I adapted to my lungs. I knew when an attack was about to have me helpless in its clutches, I knew when pneumonia was setting in. I let my lungs call the shots and we had an agreement that I would work within their constraints.
Then, one day soon after my 30th birthday, I grew tired of the bondage. I turned the tables on my lungs and informed them I wanted to start running. This was a laughable goal, as I had never even completed the mile running in school. But I was determined.
I started at a local park with a .75 mile loop. My first try was a humbling experience. You see, I was in shape. I lifted weights and could do cardio. I just couldn’t run. Within moments of beginning, my chest heaved, my breathing was rapid and gasping. I was taking in air as though threatened, as though the next breath would never come. I made it one full loop that first day, but I still didn’t know how to run.
Over the next few weeks, I kept at it, returning to the park 3-4 times a week. I starting to trust my body. Believe in my breath. I worked to consciously slow my breathing, pulling air deep down into the unused basement of my lungs. As I learned to breathe, I was able to increase my mileage to the point where I outgrew that park in the next two months.
My breath training extended to yoga. I had been practicing since I was in high school, but I always focused on the positions and movements, not the airflow. Running had brought the breath to consciousness; yoga taught me how to use the breath to calm and energize the body.

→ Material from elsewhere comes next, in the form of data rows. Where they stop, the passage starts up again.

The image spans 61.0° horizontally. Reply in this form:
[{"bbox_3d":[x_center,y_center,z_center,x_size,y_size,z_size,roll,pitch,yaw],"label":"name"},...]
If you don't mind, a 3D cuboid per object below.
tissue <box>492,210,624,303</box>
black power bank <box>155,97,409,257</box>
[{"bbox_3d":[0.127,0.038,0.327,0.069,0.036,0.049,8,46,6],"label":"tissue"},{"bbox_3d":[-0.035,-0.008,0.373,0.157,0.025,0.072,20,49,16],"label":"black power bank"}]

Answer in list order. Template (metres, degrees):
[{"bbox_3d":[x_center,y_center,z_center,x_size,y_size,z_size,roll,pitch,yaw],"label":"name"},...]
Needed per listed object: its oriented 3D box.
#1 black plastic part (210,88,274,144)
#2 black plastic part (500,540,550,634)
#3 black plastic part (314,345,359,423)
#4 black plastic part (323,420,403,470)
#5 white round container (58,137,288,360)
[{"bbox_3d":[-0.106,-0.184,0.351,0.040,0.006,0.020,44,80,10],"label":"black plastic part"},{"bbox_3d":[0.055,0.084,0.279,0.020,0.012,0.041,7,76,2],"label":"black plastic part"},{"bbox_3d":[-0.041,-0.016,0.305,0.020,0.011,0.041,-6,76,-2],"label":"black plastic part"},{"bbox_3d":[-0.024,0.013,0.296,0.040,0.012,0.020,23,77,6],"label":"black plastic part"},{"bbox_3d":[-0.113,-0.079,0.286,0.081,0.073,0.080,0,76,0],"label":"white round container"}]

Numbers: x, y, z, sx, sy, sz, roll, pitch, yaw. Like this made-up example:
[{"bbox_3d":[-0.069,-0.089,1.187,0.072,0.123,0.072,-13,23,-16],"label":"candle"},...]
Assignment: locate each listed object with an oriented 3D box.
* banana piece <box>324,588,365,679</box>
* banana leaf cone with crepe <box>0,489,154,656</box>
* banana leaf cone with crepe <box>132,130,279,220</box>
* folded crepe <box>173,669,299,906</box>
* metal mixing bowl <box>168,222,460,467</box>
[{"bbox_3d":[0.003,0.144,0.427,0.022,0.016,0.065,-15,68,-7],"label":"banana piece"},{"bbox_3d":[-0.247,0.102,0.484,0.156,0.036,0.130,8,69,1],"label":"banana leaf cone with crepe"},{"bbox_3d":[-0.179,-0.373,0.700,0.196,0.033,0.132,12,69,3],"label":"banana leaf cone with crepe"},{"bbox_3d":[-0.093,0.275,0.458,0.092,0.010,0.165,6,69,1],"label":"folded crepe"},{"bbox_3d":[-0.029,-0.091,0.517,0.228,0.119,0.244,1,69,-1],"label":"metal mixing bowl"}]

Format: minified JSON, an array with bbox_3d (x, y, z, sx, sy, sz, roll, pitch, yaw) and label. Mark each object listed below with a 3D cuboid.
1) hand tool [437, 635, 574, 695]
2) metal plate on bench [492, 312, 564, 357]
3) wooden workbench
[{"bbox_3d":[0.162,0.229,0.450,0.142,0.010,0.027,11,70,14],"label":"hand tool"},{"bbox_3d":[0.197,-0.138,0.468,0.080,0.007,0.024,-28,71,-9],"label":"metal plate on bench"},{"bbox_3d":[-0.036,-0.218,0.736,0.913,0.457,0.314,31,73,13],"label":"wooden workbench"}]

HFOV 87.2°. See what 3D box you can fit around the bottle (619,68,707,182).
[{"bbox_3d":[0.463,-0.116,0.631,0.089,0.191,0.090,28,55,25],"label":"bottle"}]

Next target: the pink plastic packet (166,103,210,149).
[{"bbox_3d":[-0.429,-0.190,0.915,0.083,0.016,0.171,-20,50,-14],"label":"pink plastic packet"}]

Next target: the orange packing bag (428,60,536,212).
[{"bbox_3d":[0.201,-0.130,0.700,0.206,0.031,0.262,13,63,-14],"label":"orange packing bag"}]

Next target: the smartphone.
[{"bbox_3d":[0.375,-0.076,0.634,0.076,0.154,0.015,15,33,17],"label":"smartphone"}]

Then July came. Disaster struck. I lost contact with my breath, but I didn’t even realize it. I just knew my chest felt constricted, wrapped in bindings carried in by the trauma. I wasn’t able to run or to do yoga, getting even further out of touch with my lungs. It finally took a third party to make the re-introduction; a therapist at a meditation and yoga retreat that autumn after my breath left me.
I lay on the floor of her office, cradled in a soft, fuzzy blanket. She kneeled next to me, her voice soothing and calm. She spoke to my breath, encouraging it to return, assuring it that I was ready to make its acquaintance once again. She spoke to me, telling me t trust my breath, to allow it deep into my lungs.

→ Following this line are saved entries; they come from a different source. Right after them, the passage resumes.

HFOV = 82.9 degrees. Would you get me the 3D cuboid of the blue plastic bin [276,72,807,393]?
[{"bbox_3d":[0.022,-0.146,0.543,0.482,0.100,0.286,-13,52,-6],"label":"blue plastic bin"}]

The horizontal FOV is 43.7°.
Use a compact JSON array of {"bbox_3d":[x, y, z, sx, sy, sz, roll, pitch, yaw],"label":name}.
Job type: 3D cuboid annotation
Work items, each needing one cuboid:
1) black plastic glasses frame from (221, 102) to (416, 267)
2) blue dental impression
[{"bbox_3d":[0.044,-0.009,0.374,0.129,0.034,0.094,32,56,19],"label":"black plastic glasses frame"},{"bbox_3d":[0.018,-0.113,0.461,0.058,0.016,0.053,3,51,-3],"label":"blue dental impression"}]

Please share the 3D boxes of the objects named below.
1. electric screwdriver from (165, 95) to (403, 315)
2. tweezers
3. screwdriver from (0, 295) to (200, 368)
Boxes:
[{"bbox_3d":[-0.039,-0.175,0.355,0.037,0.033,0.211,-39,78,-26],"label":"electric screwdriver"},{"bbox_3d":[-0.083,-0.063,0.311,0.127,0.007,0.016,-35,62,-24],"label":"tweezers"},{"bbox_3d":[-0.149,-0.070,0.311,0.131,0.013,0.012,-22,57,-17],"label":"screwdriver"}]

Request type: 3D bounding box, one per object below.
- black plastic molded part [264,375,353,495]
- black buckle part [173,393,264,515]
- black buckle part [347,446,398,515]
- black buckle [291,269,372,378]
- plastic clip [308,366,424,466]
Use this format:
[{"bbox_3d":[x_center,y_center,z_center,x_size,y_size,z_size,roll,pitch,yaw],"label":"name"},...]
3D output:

My chest began to rise, the bindings loosening. As the oxygen flowed in, I felt grounded. Whole. Reconnected.
My breath and I still have a complicated relationship. I frequently don’t find it until a couple miles into a run or 10 minutes into a yoga practice. I still have to encourage it, willing it back into my body, especially when I find myself gripped my stress. It may at times be a tumultuous relationship, but I have no intention of loosing connection with my breath again.